Les erreurs à éviter avec les sauces de base
Quelques pièges reviennent systématiquement. Les connaître, c’est déjà les éviter :
- Chauffer trop fort la béchamel : le roux brûle et la sauce prend un goût âcre.
- Verser tout le lait d’un coup : c’est la garantie des grumeaux.
- Saler la vinaigrette dans l’huile : le sel ne s’y dissout pas, dissolvez-le d’abord dans le vinaigre.
- Utiliser un œuf sortant du frigo pour la mayonnaise : l’écart de température empêche l’émulsion.
- Ajouter l’huile trop vite : l’émulsion sature et la mayonnaise tranche.
En gardant ces réflexes en tête, vos sauces deviennent un automatisme plutôt qu’une source de stress. Pour aller plus loin sur la théorie des émulsions, la fiche de référence du BPI Campus sur les sauces émulsionnées et les conseils d’Un déjeuner de soleil complètent utilement ce guide.
Questions fréquentes sur les sauces de base
Peut-on réussir une béchamel avec du lait froid ?
Oui, et c’est même recommandé pour les débutants. Un lait froid versé sur un roux tiède limite les chocs de température et donc les grumeaux. L’essentiel reste de fouetter sans arrêt et d’ajouter le lait progressivement.
Pourquoi ma vinaigrette se sépare-t-elle toujours ?
C’est normal : la vinaigrette est une émulsion instable qui retombe naturellement. Ajoutez de la moutarde pour la stabiliser un peu, et surtout fouettez ou secouez-la juste avant de servir.
Quelle huile choisir pour la mayonnaise ?
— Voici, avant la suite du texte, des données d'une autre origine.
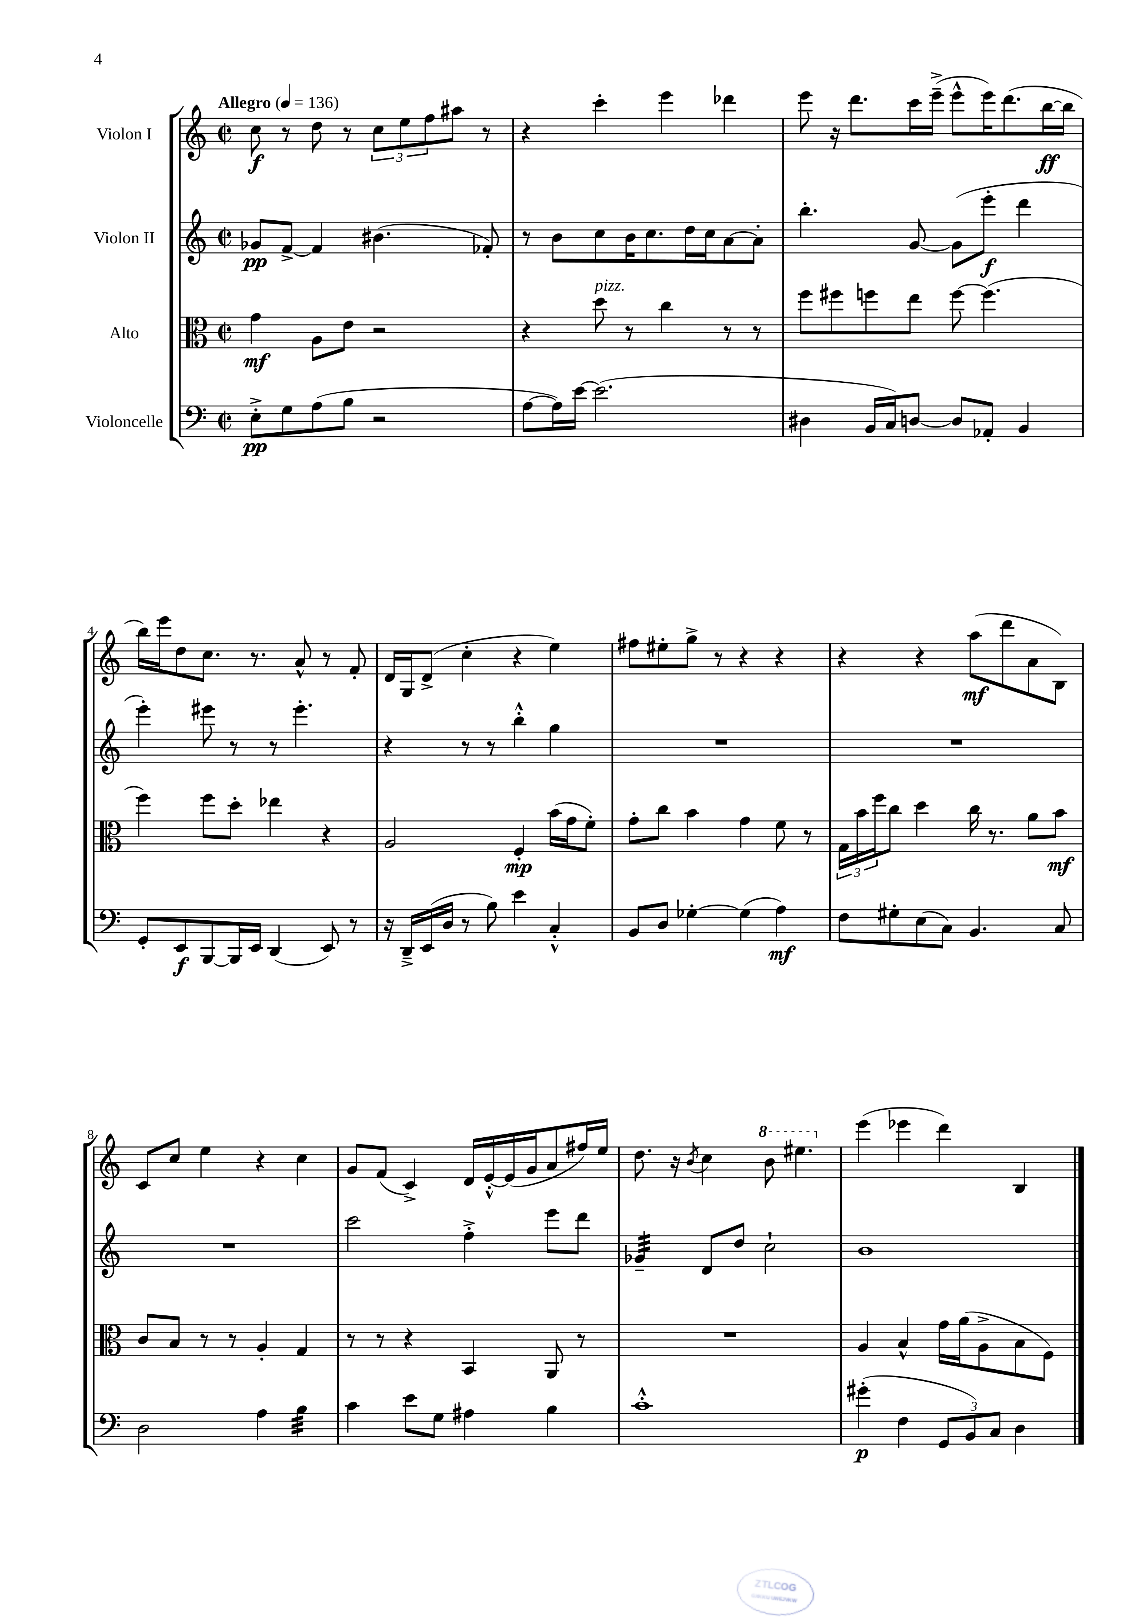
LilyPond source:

<<
\new StaffGroup <<
\new Staff = "s0" \with { instrumentName = "Violon I" } {
    \clef treble \key c \major \defaultTimeSignature \time 2/2 \tempo "Allegro" 4 = 136
    c''8\f r8 d''8 r8 \tuplet 3/2 { c''8 e''8 f''8 } ais''8 r8 |
    r4 c'''4-. e'''4 des'''4 |
    e'''8 r16 d'''8. c'''16 e'''16--->( e'''8-^ e'''16) d'''8.( b''16~\ff b''16 |
    b''16) e'''16 d''8 c''8. r8. a'8-^ r8 f'8-. |
    d'16 g16 d'8->( c''4-. r4 e''4) |
    fis''8 eis''8-. g''8-> r8 r4 r4 |
    r4 r4 a''8\mf( d'''8 a'8 b8) |
    c'8 c''8 e''4 r4 c''4 |
    g'8 f'8( c'4->) d'16 e'16~-.-^ e'16( g'16 a'8 fis''16) e''16 |
    d''8. r16 \acciaccatura { b'8 } c''4 \ottava #1 b''8 eis'''4. \ottava #0 |
    e'''4( ees'''4 d'''4) b4 \bar "|." |
}
\new Staff = "s1" \with { instrumentName = "Violon II" } {
    \clef treble \key c \major \defaultTimeSignature \time 2/2
    ges'8\pp f'8~-> f'4 bis'4.( fes'8-.) |
    r8 b'8 c''8 b'16 c''8. d''16 c''16 a'8~ a'8-. |
    b''4.-. g'8~ g'8( e'''8-.\f d'''4 |
    e'''4-.) eis'''8 r8 r8 eis'''4.-. |
    r4 r8 r8 b''4-.-^ g''4 |
    R1 |
    R1 |
    R1 |
    c'''2 f''4-.-> e'''8 d'''8 |
    ges'4:32-- d'8 d''8 c''2-! |
    b'1 \bar "|." |
}
\new Staff = "s2" \with { instrumentName = "Alto" } {
    \clef alto \key c \major \defaultTimeSignature \time 2/2
    g'4\mf a8 e'8 r2 |
    r4 d''8^\markup { \italic "pizz." } r8 c''4 r8 r8 |
    f''8 fis''8 f''8 e''8 f''8~ f''4.( |
    f''4) f''8 d''8-. ees''4 r4 |
    a2 f4-.\mp b'16( g'16 f'8-.) |
    g'8-. c''8 b'4 g'4 f'8 r8 |
    \tuplet 3/2 { g16 b'16 f''16 } c''8 d''4 c''16 r8. a'8 b'8\mf |
    c'8 b8 r8 r8 a4-. g4 |
    r8 r8 r4 b,4 a,8 r8 |
    R1 |
    a4 b4-^ g'16 a'16( a8-> b8 f8) \bar "|." |
}
\new Staff = "s3" \with { instrumentName = "Violoncelle" } {
    \clef bass \key c \major \defaultTimeSignature \time 2/2
    e8-.->\pp g8 a8( b8 r2 |
    a8~ a16) e'16~ e'2.( |
    dis4 b,16 c16) d8~ d8 aes,8-. b,4 |
    g,8-. e,8\f b,,8~ b,,16 e,16 d,4( e,8) r8 |
    r16 d,16---> e,16( d16 r8 b8) e'4 c4-.-^ |
    b,8 d8 ges4~-. ges4( a4\mf) |
    f8 gis8-. e8( c8) b,4. c8 |
    d2 a4 b4:32 |
    c'4 e'8 g8 ais4 b4 |
    c'1-.-^ |
    gis'4-.\p( f4 \tuplet 3/2 { g,8 b,8) c8 } d4 \bar "|." |
}
>>
>>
Une huile neutre comme le tournesol ou le pépin de raisin donne le meilleur résultat. L’huile d’olive, plus amre, peut dominer le goût ; réservez-la à une petite proportion si vous y tenez.
Peut-on faire une mayonnaise sans œuf ?
Oui, en remplaçant le jaune par de l’aquafaba (le jus de pois chiches) ou du lait de soja, dont les protéines assurent l’émulsion. La texture est légèrement différente mais tout à fait convaincante.
Combien de temps se conserve une béchamel maison ?
Deux à trois jours au réfrigérateur, dans un contenant hermétique avec un film au contact de la sauce. Réchauffez-la à feu doux en fouettant, en ajoutant un peu de lait si elle a trop épaissi.
La moutarde est-elle obligatoire dans la vinaigrette ?
Non, elle est facultative. Elle apporte du goût et aide l’émulsion à tenir, mais une vinaigrette « à la française » peut très bien s’en passer si vous fouettez énergiquement au moment de servir.